Entrance to Castel Dell'Ovo |
First you need to know the story behind the castle.
Commune Napoli
"Castel dell' Ovo stands on the islet of Megaride. According to one of the most fanciful Neapolitan legends, the name of this castle derives from the egg that the Latin poet Virgil apparently hid in a cage placed in the dungeons of the castle. The egg was locked up and kept hidden because "the fortune of the Sea Castle depended on that egg".
Wikipedia says
The island of Megaride was where Greek colonists from Cumae founded the original nucleus of the city in the 6th century BC. Its location affords it an excellent view of the Naples waterfront and the surrounding area. In the 1st century BC the Roman patrician Lucius Licinius Lucullus built the magnificent villa Castellum Lucullanum on the site. Fortified by Valentinian III in the mid-5th century, it was the place to which the last western Roman emperor, Romulus Augustulus, was exiled in 476.[1] Eugippius founded a monastery on the site after 492.

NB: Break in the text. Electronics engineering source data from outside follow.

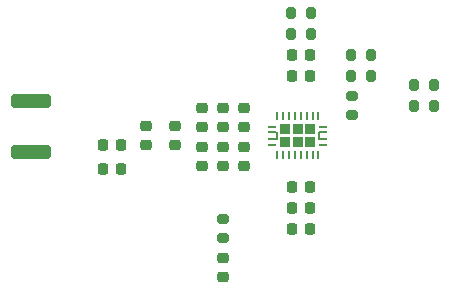
<source format=gbr>
%TF.GenerationSoftware,KiCad,Pcbnew,(7.0.0)*%
%TF.CreationDate,2023-04-29T18:10:18-05:00*%
%TF.ProjectId,WiHi,57694869-2e6b-4696-9361-645f70636258,-*%
%TF.SameCoordinates,PX795bdf0PY68e3130*%
%TF.FileFunction,Paste,Top*%
%TF.FilePolarity,Positive*%
%FSLAX46Y46*%
G04 Gerber Fmt 4.6, Leading zero omitted, Abs format (unit mm)*
G04 Created by KiCad (PCBNEW (7.0.0)) date 2023-04-29 18:10:18*
%MOMM*%
%LPD*%
G01*
G04 APERTURE LIST*
G04 Aperture macros list*
%AMRoundRect*
0 Rectangle with rounded corners*
0 $1 Rounding radius*
0 $2 $3 $4 $5 $6 $7 $8 $9 X,Y pos of 4 corners*
0 Add a 4 corners polygon primitive as box body*
4,1,4,$2,$3,$4,$5,$6,$7,$8,$9,$2,$3,0*
0 Add four circle primitives for the rounded corners*
1,1,$1+$1,$2,$3*
1,1,$1+$1,$4,$5*
1,1,$1+$1,$6,$7*
1,1,$1+$1,$8,$9*
0 Add four rect primitives between the rounded corners*
20,1,$1+$1,$2,$3,$4,$5,0*
20,1,$1+$1,$4,$5,$6,$7,0*
20,1,$1+$1,$6,$7,$8,$9,0*
20,1,$1+$1,$8,$9,$2,$3,0*%
G04 Aperture macros list end*
%ADD10RoundRect,0.250000X1.450000X-0.312500X1.450000X0.312500X-1.450000X0.312500X-1.450000X-0.312500X0*%
%ADD11R,0.850000X0.920000*%
%ADD12R,0.250000X0.750000*%
%ADD13RoundRect,0.050400X0.249600X-0.069600X0.249600X0.069600X-0.249600X0.069600X-0.249600X-0.069600X0*%
%ADD14RoundRect,0.050400X0.069600X-0.249600X0.069600X0.249600X-0.069600X0.249600X-0.069600X-0.249600X0*%
%ADD15RoundRect,0.050000X0.250000X-0.050000X0.250000X0.050000X-0.250000X0.050000X-0.250000X-0.050000X0*%
%ADD16RoundRect,0.200000X0.200000X0.275000X-0.200000X0.275000X-0.200000X-0.275000X0.200000X-0.275000X0*%
%ADD17RoundRect,0.200000X0.275000X-0.200000X0.275000X0.200000X-0.275000X0.200000X-0.275000X-0.200000X0*%
%ADD18RoundRect,0.200000X-0.200000X-0.275000X0.200000X-0.275000X0.200000X0.275000X-0.200000X0.275000X0*%
%ADD19RoundRect,0.218750X-0.256250X0.218750X-0.256250X-0.218750X0.256250X-0.218750X0.256250X0.218750X0*%
%ADD20RoundRect,0.225000X-0.250000X0.225000X-0.250000X-0.225000X0.250000X-0.225000X0.250000X0.225000X0*%
%ADD21RoundRect,0.225000X-0.225000X-0.250000X0.225000X-0.250000X0.225000X0.250000X-0.225000X0.250000X0*%
%ADD22RoundRect,0.225000X0.225000X0.250000X-0.225000X0.250000X-0.225000X-0.250000X0.225000X-0.250000X0*%
%ADD23RoundRect,0.225000X0.250000X-0.225000X0.250000X0.225000X-0.250000X0.225000X-0.250000X-0.225000X0*%
G04 APERTURE END LIST*
D10*
%TO.C,Coil*%
X3810000Y16658500D03*
X3810000Y20933500D03*
%TD*%
D11*
%TO.C,U1*%
X27465999Y18593999D03*
X26415999Y18593999D03*
X25365999Y17473999D03*
D12*
X28215999Y18033999D03*
D11*
X26415999Y17473999D03*
X25365999Y18593999D03*
X27465999Y17473999D03*
D12*
X24615999Y18033999D03*
D13*
X24266000Y17284000D03*
D14*
X24666000Y16384000D03*
X25166000Y16384000D03*
X25666000Y16384000D03*
X26166000Y16384000D03*
X26666000Y16384000D03*
X27166000Y16384000D03*
X27666000Y16384000D03*
X28166000Y16384000D03*
D13*
X28566000Y17284000D03*
X28566000Y18784000D03*
D14*
X28166000Y19684000D03*
X27666000Y19684000D03*
X27166000Y19684000D03*
X26666000Y19684000D03*
X26166000Y19684000D03*
X25666000Y19684000D03*
X25166000Y19684000D03*
X24666000Y19684000D03*
D13*
X24266000Y18784000D03*
D15*
X28566000Y18309000D03*
X24266000Y18309000D03*
X28566000Y17759000D03*
X24266000Y17759000D03*
%TD*%
D16*
%TO.C,R7*%
X36259000Y20574000D03*
X37909000Y20574000D03*
%TD*%
%TO.C,R6*%
X25845000Y28448000D03*
X27495000Y28448000D03*
%TD*%
%TO.C,R5*%
X32575000Y24892000D03*
X30925000Y24892000D03*
%TD*%
D17*
%TO.C,R4*%
X20066000Y9335000D03*
X20066000Y10985000D03*
%TD*%
D18*
%TO.C,R3*%
X27495000Y26670000D03*
X25845000Y26670000D03*
%TD*%
D16*
%TO.C,R2*%
X32575000Y23114000D03*
X30925000Y23114000D03*
%TD*%
D17*
%TO.C,R1*%
X30988000Y19749000D03*
X30988000Y21399000D03*
%TD*%
D18*
%TO.C,NTC1*%
X36259000Y22352000D03*
X37909000Y22352000D03*
%TD*%
D19*
%TO.C,D1*%
X20066000Y7645500D03*
X20066000Y6070500D03*
%TD*%
D20*
%TO.C,C15*%
X16002000Y18809000D03*
X16002000Y17259000D03*
%TD*%
D21*
%TO.C,C14*%
X9893000Y15240000D03*
X11443000Y15240000D03*
%TD*%
D22*
%TO.C,C13*%
X27445000Y10160000D03*
X25895000Y10160000D03*
%TD*%
%TO.C,C12*%
X27445000Y11938000D03*
X25895000Y11938000D03*
%TD*%
%TO.C,C11*%
X27445000Y13716000D03*
X25895000Y13716000D03*
%TD*%
%TO.C,C10*%
X25895000Y24892000D03*
X27445000Y24892000D03*
%TD*%
%TO.C,C9*%
X25895000Y23114000D03*
X27445000Y23114000D03*
%TD*%
D23*
%TO.C,C8*%
X20066000Y18783000D03*
X20066000Y20333000D03*
%TD*%
%TO.C,C7*%
X18288000Y18783000D03*
X18288000Y20333000D03*
%TD*%
%TO.C,C6*%
X21844000Y18783000D03*
X21844000Y20333000D03*
%TD*%
D20*
%TO.C,C5*%
X21844000Y17031000D03*
X21844000Y15481000D03*
%TD*%
%TO.C,C4*%
X18288000Y17031000D03*
X18288000Y15481000D03*
%TD*%
%TO.C,C3*%
X20066000Y17031000D03*
X20066000Y15481000D03*
%TD*%
%TO.C,C2*%
X13526000Y18809000D03*
X13526000Y17259000D03*
%TD*%
D21*
%TO.C,C1*%
X9893000Y17272000D03*
X11443000Y17272000D03*
%TD*%
M02*

</source>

The remains of the Roman-era structures and later fortifications were demolished by local residents in the 9th century to prevent their use by Saracen raiders. The first castle on the site was built by the Normans in the 12th century. The importance of the Castel dell'Ovo began to decline when king Charles I of Anjou built a new castle,Castel Nuovo, and moved his court there. Castel dell'Ovo became the seat of the Royal Chamber and of the State Treasury. The current appearance dates from the Aragonese domination (15th century). It was struck by French and Spanish artillery during the Italian Wars; in the Neapolitan Republic of 1799 its guns were used by rebels to deter the philo-Bourbon population of the city.
In the 19th century a small fishing village (Borgo Marinari) developed around the castle's eastern wall. This village remains, now known for its marina and restaurants.
What it is today
Without enough Italian language to read and understand all the signs about, we can merely show you photos at this point and give you some of our first hand observations.
The castle is extremely compact. By castle standards -- at least in my own imagination of what a castle should be -- this one is very small. Looks are deceiving however, when you get inside there are amazing passage ways all over and multiple levels. Tourist access is really only to the outer walkways and the one upper floor. There are at least two other levels visible that we could not access. I believe some of the rooms on the lower level are used now for special events.
This passage way is a gradual climb of steps but with very shallow rise. We speculated that a horse and cart could make this grade and because of how wide the path is, was probably used as a main passageway for bringing supplies and arms into the castle.
Close up of the ceiling supports |
Perfectly arched contours on these ancient walls |
From the main passage are dozens of narrow, winding staircases leading to where, we don't know.
The views of from the castle are beautiful. From a defensive and strategic point of view, this was an ideal location as no one could "sneak up" on you. Being situated in a deep water bay, it was also ideal of shipping and trade.
All good castles have gun ports ( or perhaps they are for archers?) ringing the outer edges. These are cleverly designed so the inside access is much larger that the outside openings.
There is also an upper level with canons at the ready.
Roof top canon battlement |
View southeast from the castle to the adjacent area with marina and restaurants |
After the tour of the Castle, we went next door to one of the many little cafes that ring the castle. This marina has some very beautiful boats and is a nice location to pass away a sunny afternoon.